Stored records
■ ■ ■ ■ ■ ■ ■
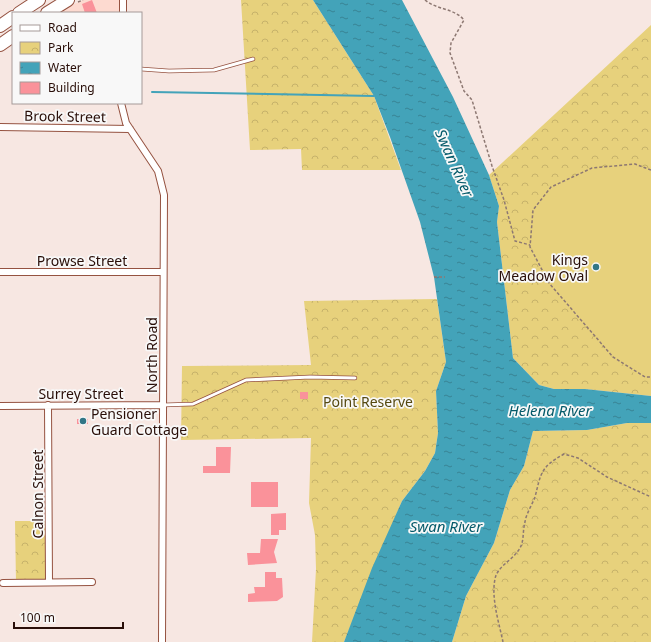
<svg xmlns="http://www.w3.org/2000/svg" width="651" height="642" viewBox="0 0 651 642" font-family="'Noto Sans',sans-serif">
<defs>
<pattern id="park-crowns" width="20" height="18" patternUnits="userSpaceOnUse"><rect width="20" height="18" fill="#e7d17c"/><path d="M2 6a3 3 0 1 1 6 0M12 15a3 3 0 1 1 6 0" fill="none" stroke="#c6b26a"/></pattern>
<pattern id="water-ripples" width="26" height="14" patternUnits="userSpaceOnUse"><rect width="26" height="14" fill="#43a3b9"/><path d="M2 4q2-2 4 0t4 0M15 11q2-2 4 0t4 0" fill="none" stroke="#388394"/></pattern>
</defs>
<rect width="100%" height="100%" fill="#f7e7e2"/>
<!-- built -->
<path fill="#fddad0" d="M83,0H123V13H56Z"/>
<!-- park -->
<path fill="url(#park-crowns)" d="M241,0H313L374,96L401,170H302L301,149L250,150Z
M651,25V396L585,389H554L539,385L513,358L497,222L499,206L489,175Z
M437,299L446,362L436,391L438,433L435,453L425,471L402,501L344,642H312L316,569L315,535L309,503L311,438L181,440L182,366L311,365L304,301Z
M627,423H651V642H452L466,596L494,543L510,490L524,466L533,431L587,430Z
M15,521H48L49,582L16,583Z"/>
<!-- garden -->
<path fill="#e7d17c" d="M635,164L651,170V380H643L613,357L553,287L530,245L533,210L551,187L592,168Z"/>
<!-- water -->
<path fill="url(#water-ripples)" d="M313,0H402L453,97L489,175L499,206L497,222L513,358L539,385L554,389H585L651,396V423H627L587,430L533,431L524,466L510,490L494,543L466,596L452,642H344L372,568L402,501L425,471L435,453L438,433L436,391L446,362L434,277L420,222L390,137L374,96Z"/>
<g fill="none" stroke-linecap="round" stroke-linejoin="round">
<!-- stream -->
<path stroke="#43a3b9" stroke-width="2" d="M152,92L374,96"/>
</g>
<!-- building -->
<path fill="#fa929a" d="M92,0L97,13H85L82,4Z
M300,392H308V399H300Z
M77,419H88V424H77Z
M216,447H231L230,473H203V466H216Z
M251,482H278V507H251Z
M286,513V530H279V535H271V514Z
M261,539H278L274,552L277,563L248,565L247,553H260Z
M265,572H276V578H282L283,597L277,601L248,602V594L255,593L254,587H265Z"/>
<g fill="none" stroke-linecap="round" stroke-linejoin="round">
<defs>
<path id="lane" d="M141,69L169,71L214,70L253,59
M163,405L193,404L246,380L310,377L355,378"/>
<path id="street" d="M123,13V0
M121,103L126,123L158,171L164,195L162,642
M0,127L130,129
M0,272H163
M48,405L49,582
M0,406L163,405
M3,583L92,582"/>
<path id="highway" d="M19,13L39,0
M47,13L68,0
M0,26L13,17
M0,45L13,36"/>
</defs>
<!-- lane casing -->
<use href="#lane" stroke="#955240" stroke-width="4.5"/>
<!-- street casing -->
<use href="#street" stroke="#955240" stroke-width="8"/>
<!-- highway casing -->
<use href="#highway" stroke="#955240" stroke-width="14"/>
<!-- path -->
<path stroke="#8d7872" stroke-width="1.5" stroke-dasharray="3 2" stroke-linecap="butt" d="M425,0C437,10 454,8 464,20L451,43L450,53L464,91L472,100L492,166L504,200L515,241L530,245
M78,2L83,0
M651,170L635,164L592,168L551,187L533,210L530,247L549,283L613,357L645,377H651
M434,277H445
M503,642C499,623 491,598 495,579C497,567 511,561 518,551C525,542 522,533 525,522C526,514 532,505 535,497C541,474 540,467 564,454L578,458L607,477L651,497"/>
<!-- lane -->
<use href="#lane" stroke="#fff" stroke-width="3"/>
<!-- street -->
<use href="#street" stroke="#fff" stroke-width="6"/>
<!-- highway -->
<use href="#highway" stroke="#fff" stroke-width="12"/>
</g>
<!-- markers -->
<g fill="#327686" stroke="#f8f8f8" stroke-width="1.5">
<circle cx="596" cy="267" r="4"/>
<circle cx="83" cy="421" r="4"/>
</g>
<g text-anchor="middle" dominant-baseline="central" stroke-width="3.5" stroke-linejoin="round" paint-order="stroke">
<!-- street labels -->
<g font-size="14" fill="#290e08" stroke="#f8f8f8">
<text transform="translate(65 116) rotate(1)">Brook Street</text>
<text x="82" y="260">Prowse Street</text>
<text transform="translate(151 355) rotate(-90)">North Road</text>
<text x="81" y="393">Surrey Street</text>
<text transform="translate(37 494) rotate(-90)">Calnon Street</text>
</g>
<!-- poi labels -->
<g font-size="14" fill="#290e08" stroke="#f8f8f8" text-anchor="end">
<text x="588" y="259">Kings<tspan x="588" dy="16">Meadow Oval</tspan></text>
<text x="91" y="413" text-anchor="start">Pensioner<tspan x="91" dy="16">Guard Cottage</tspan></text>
</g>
<!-- park labels -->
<g font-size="14" fill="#564910" stroke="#f8f8f8">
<text x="368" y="401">Point Reserve</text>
</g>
<!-- water labels -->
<g font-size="15" font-style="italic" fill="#055a6a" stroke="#f8f8f8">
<text transform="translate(455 163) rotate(66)">Swan River</text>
<text x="550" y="410">Helena River</text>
<text x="446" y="526">Swan River</text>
</g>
</g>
<!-- legend -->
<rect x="12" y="12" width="130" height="92" fill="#f8f8f8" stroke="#a59a98"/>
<rect x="20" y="25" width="20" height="6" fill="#ffffff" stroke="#a59a98"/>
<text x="48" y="32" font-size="12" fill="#290e08">Road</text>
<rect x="20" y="42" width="20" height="12" fill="url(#park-crowns)" stroke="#a59a98"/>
<text x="48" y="52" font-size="12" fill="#290e08">Park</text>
<rect x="20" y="62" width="20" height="12" fill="url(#water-ripples)" stroke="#a59a98"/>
<text x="48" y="72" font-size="12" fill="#290e08">Water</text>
<rect x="20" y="82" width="20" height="12" fill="#fa929a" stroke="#a59a98"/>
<text x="48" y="92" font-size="12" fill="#290e08">Building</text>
<!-- scale -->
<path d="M14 622v6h109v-6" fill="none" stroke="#290e08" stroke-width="2"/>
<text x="20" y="622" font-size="12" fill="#290e08" stroke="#f8f8f8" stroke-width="3" paint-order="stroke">100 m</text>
</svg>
■ ■ ■ ■ ■ ■ ■
» Activity: Leave the pictures out and return each entry exactly.

» Response for this exercise:
<svg xmlns="http://www.w3.org/2000/svg" width="651" height="642" viewBox="0 0 651 642" font-family="'Noto Sans',sans-serif">
<defs>
<pattern id="park-crowns" width="20" height="18" patternUnits="userSpaceOnUse"><rect width="20" height="18" fill="#e7d17c"/><path d="M2 6a3 3 0 1 1 6 0M12 15a3 3 0 1 1 6 0" fill="none" stroke="#c6b26a"/></pattern>
<pattern id="water-ripples" width="26" height="14" patternUnits="userSpaceOnUse"><rect width="26" height="14" fill="#43a3b9"/><path d="M2 4q2-2 4 0t4 0M15 11q2-2 4 0t4 0" fill="none" stroke="#388394"/></pattern>
</defs>
<rect width="100%" height="100%" fill="#f7e7e2"/>
<!-- built -->
<path fill="#fddad0" d="M83,0H123V13H56Z"/>
<!-- park -->
<path fill="url(#park-crowns)" d="M241,0H313L374,96L401,170H302L301,149L250,150Z
M651,25V396L585,389H554L539,385L513,358L497,222L499,206L489,175Z
M437,299L446,362L436,391L438,433L435,453L425,471L402,501L344,642H312L316,569L315,535L309,503L311,438L181,440L182,366L311,365L304,301Z
M627,423H651V642H452L466,596L494,543L510,490L524,466L533,431L587,430Z
M15,521H48L49,582L16,583Z"/>
<!-- garden -->
<path fill="#e7d17c" d="M635,164L651,170V380H643L613,357L553,287L530,245L533,210L551,187L592,168Z"/>
<!-- water -->
<path fill="url(#water-ripples)" d="M313,0H402L453,97L489,175L499,206L497,222L513,358L539,385L554,389H585L651,396V423H627L587,430L533,431L524,466L510,490L494,543L466,596L452,642H344L372,568L402,501L425,471L435,453L438,433L436,391L446,362L434,277L420,222L390,137L374,96Z"/>
<g fill="none" stroke-linecap="round" stroke-linejoin="round">
<!-- stream -->
<path stroke="#43a3b9" stroke-width="2" d="M152,92L374,96"/>
</g>
<!-- building -->
<path fill="#fa929a" d="M92,0L97,13H85L82,4Z
M300,392H308V399H300Z
M77,419H88V424H77Z
M216,447H231L230,473H203V466H216Z
M251,482H278V507H251Z
M286,513V530H279V535H271V514Z
M261,539H278L274,552L277,563L248,565L247,553H260Z
M265,572H276V578H282L283,597L277,601L248,602V594L255,593L254,587H265Z"/>
<g fill="none" stroke-linecap="round" stroke-linejoin="round">
<defs>
<path id="lane" d="M141,69L169,71L214,70L253,59
M163,405L193,404L246,380L310,377L355,378"/>
<path id="street" d="M123,13V0
M121,103L126,123L158,171L164,195L162,642
M0,127L130,129
M0,272H163
M48,405L49,582
M0,406L163,405
M3,583L92,582"/>
<path id="highway" d="M19,13L39,0
M47,13L68,0
M0,26L13,17
M0,45L13,36"/>
</defs>
<!-- lane casing -->
<use href="#lane" stroke="#955240" stroke-width="4.5"/>
<!-- street casing -->
<use href="#street" stroke="#955240" stroke-width="8"/>
<!-- highway casing -->
<use href="#highway" stroke="#955240" stroke-width="14"/>
<!-- path -->
<path stroke="#8d7872" stroke-width="1.5" stroke-dasharray="3 2" stroke-linecap="butt" d="M425,0C437,10 454,8 464,20L451,43L450,53L464,91L472,100L492,166L504,200L515,241L530,245
M78,2L83,0
M651,170L635,164L592,168L551,187L533,210L530,247L549,283L613,357L645,377H651
M434,277H445
M503,642C499,623 491,598 495,579C497,567 511,561 518,551C525,542 522,533 525,522C526,514 532,505 535,497C541,474 540,467 564,454L578,458L607,477L651,497"/>
<!-- lane -->
<use href="#lane" stroke="#fff" stroke-width="3"/>
<!-- street -->
<use href="#street" stroke="#fff" stroke-width="6"/>
<!-- highway -->
<use href="#highway" stroke="#fff" stroke-width="12"/>
</g>
<!-- markers -->
<g fill="#327686" stroke="#f8f8f8" stroke-width="1.5">
<circle cx="596" cy="267" r="4"/>
<circle cx="83" cy="421" r="4"/>
</g>
<g text-anchor="middle" dominant-baseline="central" stroke-width="3.5" stroke-linejoin="round" paint-order="stroke">
<!-- street labels -->
<g font-size="14" fill="#290e08" stroke="#f8f8f8">
<text transform="translate(65 116) rotate(1)">Brook Street</text>
<text x="82" y="260">Prowse Street</text>
<text transform="translate(151 355) rotate(-90)">North Road</text>
<text x="81" y="393">Surrey Street</text>
<text transform="translate(37 494) rotate(-90)">Calnon Street</text>
</g>
<!-- poi labels -->
<g font-size="14" fill="#290e08" stroke="#f8f8f8" text-anchor="end">
<text x="588" y="259">Kings<tspan x="588" dy="16">Meadow Oval</tspan></text>
<text x="91" y="413" text-anchor="start">Pensioner<tspan x="91" dy="16">Guard Cottage</tspan></text>
</g>
<!-- park labels -->
<g font-size="14" fill="#564910" stroke="#f8f8f8">
<text x="368" y="401">Point Reserve</text>
</g>
<!-- water labels -->
<g font-size="15" font-style="italic" fill="#055a6a" stroke="#f8f8f8">
<text transform="translate(455 163) rotate(66)">Swan River</text>
<text x="550" y="410">Helena River</text>
<text x="446" y="526">Swan River</text>
</g>
</g>
<!-- legend -->
<rect x="12" y="12" width="130" height="92" fill="#f8f8f8" stroke="#a59a98"/>
<rect x="20" y="25" width="20" height="6" fill="#ffffff" stroke="#a59a98"/>
<text x="48" y="32" font-size="12" fill="#290e08">Road</text>
<rect x="20" y="42" width="20" height="12" fill="url(#park-crowns)" stroke="#a59a98"/>
<text x="48" y="52" font-size="12" fill="#290e08">Park</text>
<rect x="20" y="62" width="20" height="12" fill="url(#water-ripples)" stroke="#a59a98"/>
<text x="48" y="72" font-size="12" fill="#290e08">Water</text>
<rect x="20" y="82" width="20" height="12" fill="#fa929a" stroke="#a59a98"/>
<text x="48" y="92" font-size="12" fill="#290e08">Building</text>
<!-- scale -->
<path d="M14 622v6h109v-6" fill="none" stroke="#290e08" stroke-width="2"/>
<text x="20" y="622" font-size="12" fill="#290e08" stroke="#f8f8f8" stroke-width="3" paint-order="stroke">100 m</text>
</svg>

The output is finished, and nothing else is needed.